#### Work instruction
What is the number of lines in the entries that contain the word "DoxyCompactItemize"? Answer with that figure alone.

#### Dataset records
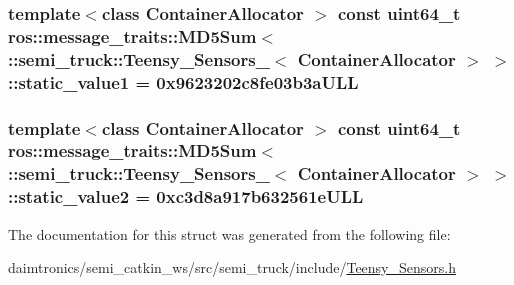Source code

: \subsubsection[{\texorpdfstring{static\+\_\+value1}{static_value1}}]{\setlength{\rightskip}{0pt plus 5cm}template$<$class Container\+Allocator $>$ const uint64\+\_\+t ros\+::message\+\_\+traits\+::\+M\+D5\+Sum$<$ \+::{\bf semi\+\_\+truck\+::\+Teensy\+\_\+\+Sensors\+\_\+}$<$ Container\+Allocator $>$ $>$\+::static\+\_\+value1 = 0x9623202c8fe03b3a\+U\+LL\hspace{0.3cm}{\ttfamily [static]}}\hypertarget{structros_1_1message__traits_1_1_m_d5_sum_3_01_1_1semi__truck_1_1_teensy___sensors___3_01_container_allocator_01_4_01_4_ac249bb869c2dce4811f8a8eb56cc4cef}{}\label{structros_1_1message__traits_1_1_m_d5_sum_3_01_1_1semi__truck_1_1_teensy___sensors___3_01_container_allocator_01_4_01_4_ac249bb869c2dce4811f8a8eb56cc4cef}
\subsubsection[{\texorpdfstring{static\+\_\+value2}{static_value2}}]{\setlength{\rightskip}{0pt plus 5cm}template$<$class Container\+Allocator $>$ const uint64\+\_\+t ros\+::message\+\_\+traits\+::\+M\+D5\+Sum$<$ \+::{\bf semi\+\_\+truck\+::\+Teensy\+\_\+\+Sensors\+\_\+}$<$ Container\+Allocator $>$ $>$\+::static\+\_\+value2 = 0xc3d8a917b632561e\+U\+LL\hspace{0.3cm}{\ttfamily [static]}}\hypertarget{structros_1_1message__traits_1_1_m_d5_sum_3_01_1_1semi__truck_1_1_teensy___sensors___3_01_container_allocator_01_4_01_4_a58416065aee723162e985d3e3cba2ee1}{}\label{structros_1_1message__traits_1_1_m_d5_sum_3_01_1_1semi__truck_1_1_teensy___sensors___3_01_container_allocator_01_4_01_4_a58416065aee723162e985d3e3cba2ee1}


The documentation for this struct was generated from the following file\+:\begin{DoxyCompactItemize}
\item 
daimtronics/semi\+\_\+catkin\+\_\+ws/src/semi\+\_\+truck/include/\hyperlink{_teensy___sensors_8h}{Teensy\+\_\+\+Sensors.\+h}\end{DoxyCompactItemize}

#### Answer space
2